Trump declara que os EUA estão em "conflito armado" com os cartéis
MADRID, 3 out. (EUROPA PRESS) -
Autoridades venezuelanas denunciaram nesta quinta-feira o envio de aviões de combate das Forças Armadas dos Estados Unidos a cerca de 75 quilômetros de suas costas, no âmbito das operações militares norte-americanas realizadas nas últimas semanas no Caribe, onde inclusive atacaram supostos narcotraficantes.
O ministro da Defesa da Venezuela, Vladimir Padrino, afirmou que o sistema de defesa aérea detectou cinco aeronaves norte-americanas, supostamente do tipo F-35, na região de Maiquetia, no norte do país.
"A presença desses (...) aviões voando nas proximidades de nossa área de influência, em nosso Mar do Caribe, perto da costa venezuelana, é grosseira, é uma provocação", declarou ele durante uma avaliação das operações das Forças Armadas Nacionais Bolivarianas (FANB).
O chefe da pasta ministerial observou que "nunca" haviam visto "essa mobilização de aviões", alguns deles estacionados em Porto Rico. "Quero que saibam que isso não nos intimida, não intimida o povo da Venezuela", disse ele.
Posteriormente, o chefe da diplomacia venezuelana, Yván Gil, emitiu uma declaração conjunta dos ministérios das Relações Exteriores e da Defesa denunciando a "incursão ilegal" dessas aeronaves "a aproximadamente 75 quilômetros" de suas costas, uma ação que, segundo ele, "viola o direito internacional e a Convenção de Chicago sobre Aviação Civil Internacional" e faz parte de "um padrão de assédio que não pode ser tolerado".

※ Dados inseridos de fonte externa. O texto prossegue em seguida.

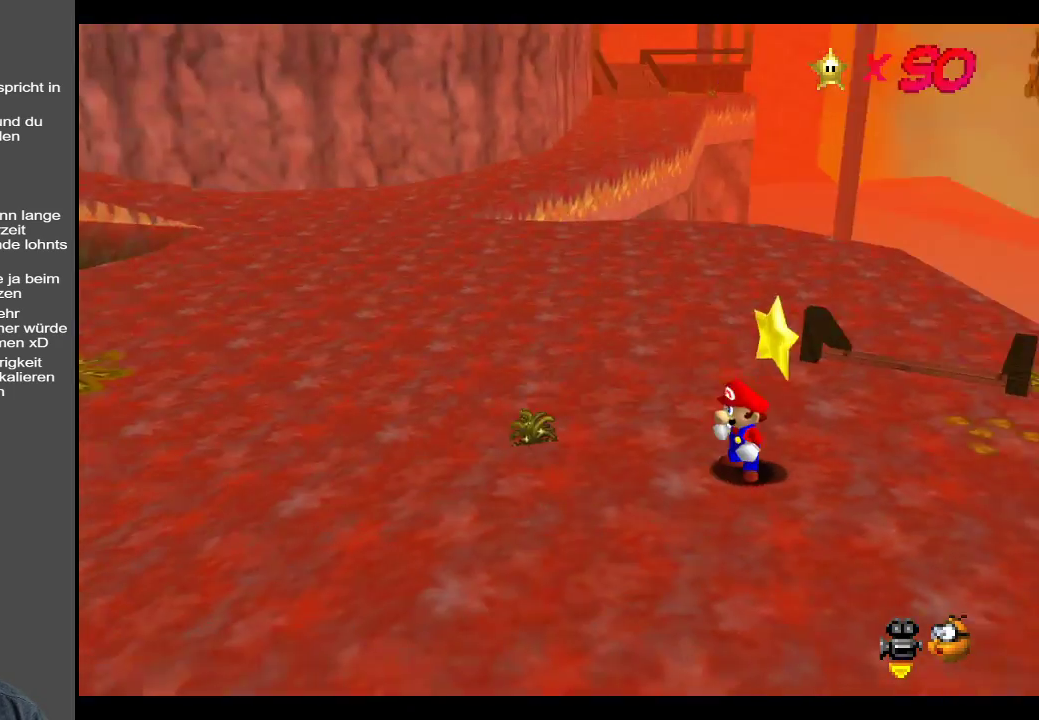
{"buttons": ["A"], "left_stick": "center", "right_stick": "center", "events": [[67, "Y", "up"], [183, "Y", "down"], [300, "Y", "up"], [450, "A", "down"]]}
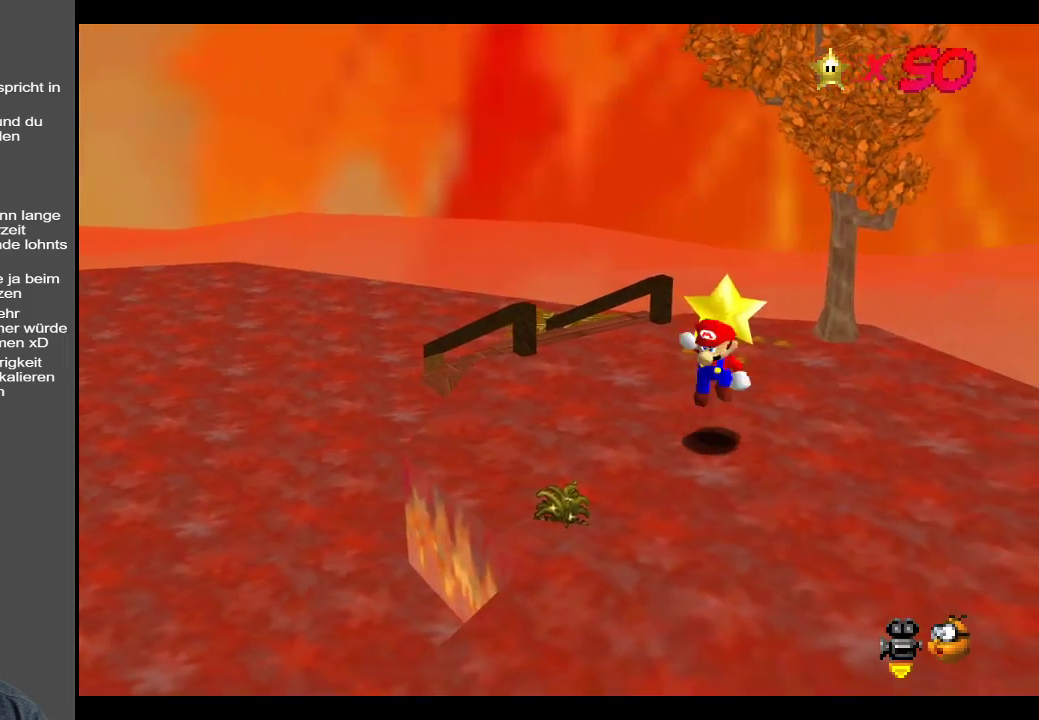
{"buttons": ["X"], "left_stick": "center", "right_stick": "center", "events": [[100, "A", "up"], [333, "X", "down"]]}
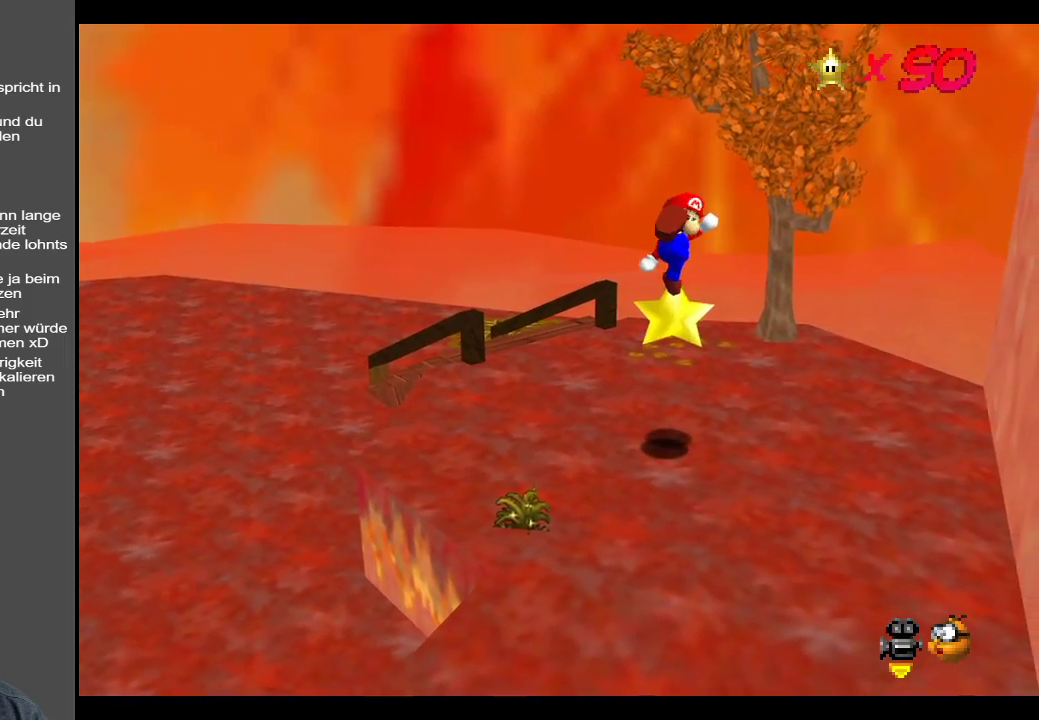
{"buttons": ["A"], "left_stick": "center", "right_stick": "center", "events": [[17, "X", "up"], [33, "left_stick", "up"], [417, "A", "down"], [417, "left_stick", "center"]]}
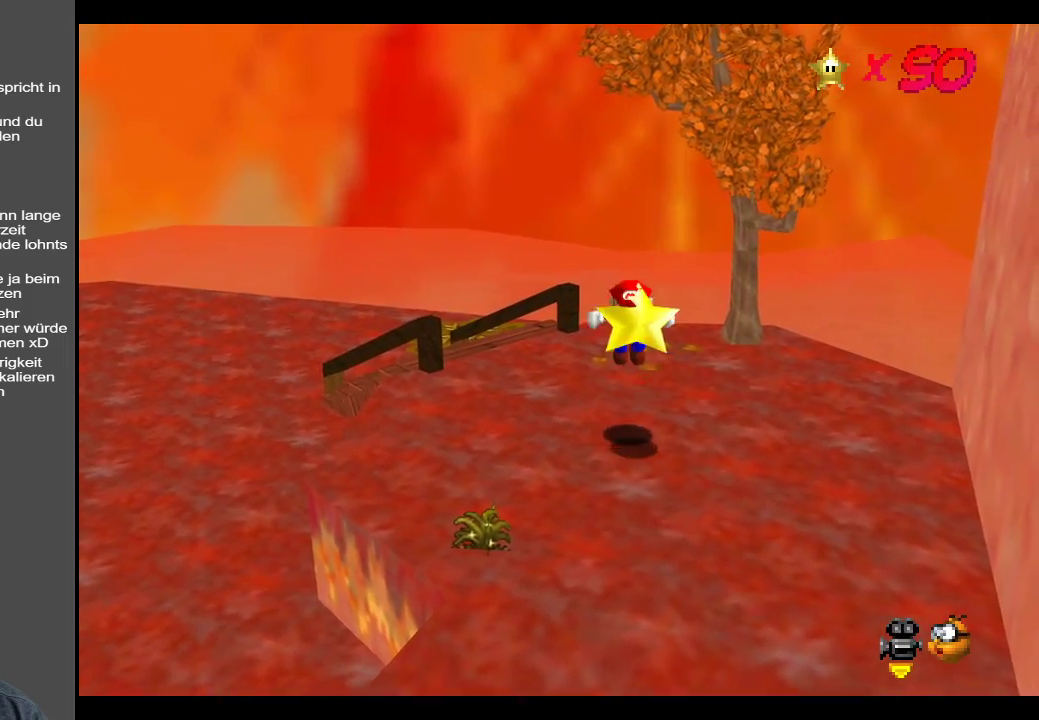
{"buttons": ["B"], "left_stick": "center", "right_stick": "center", "events": [[33, "A", "up"], [100, "X", "down"], [150, "left_stick", "down"], [233, "X", "up"], [233, "left_stick", "right"], [350, "left_stick", "center"], [400, "B", "down"]]}
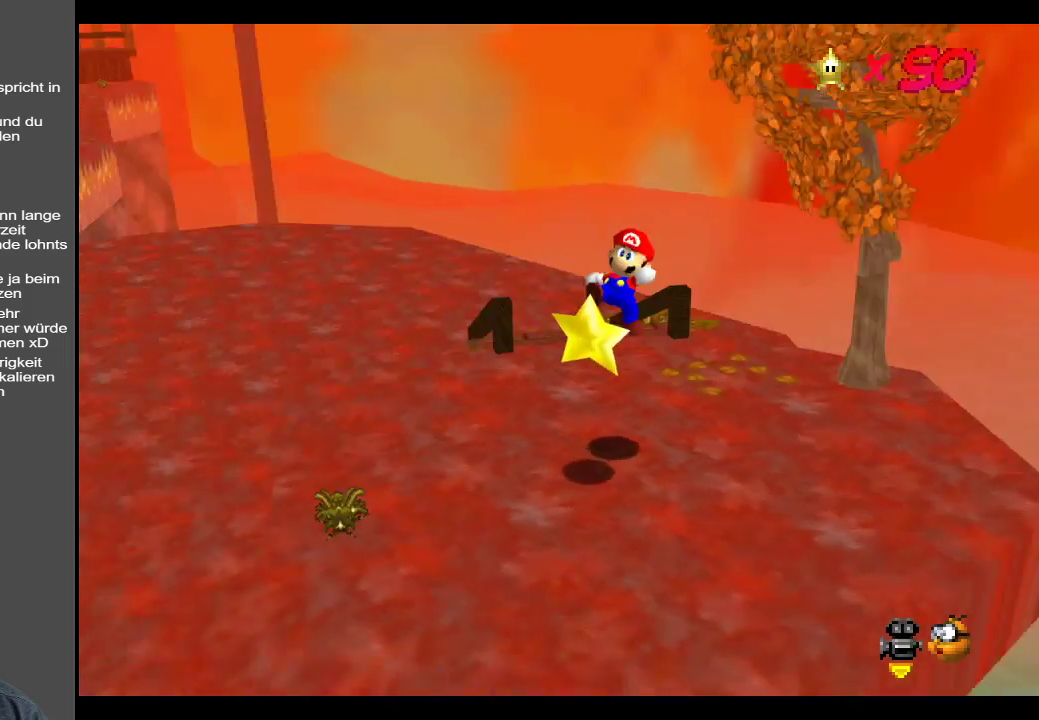
{"buttons": ["B"], "left_stick": "center", "right_stick": "center", "events": [[50, "B", "up"], [200, "B", "down"], [300, "B", "up"], [417, "B", "down"]]}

Por esse motivo, ele anunciou que o governo venezuelano "apresentará essa queixa" ao secretário-geral das Nações Unidas, António Guterres, ao Conselho de Segurança, à Organização da Aviação Civil Internacional (OACI) e à Comunidade de Estados Latino-Americanos e Caribenhos (CELAC), para que "sejam adotadas as medidas necessárias para evitar a repetição dessas ações ilegais e perigosas".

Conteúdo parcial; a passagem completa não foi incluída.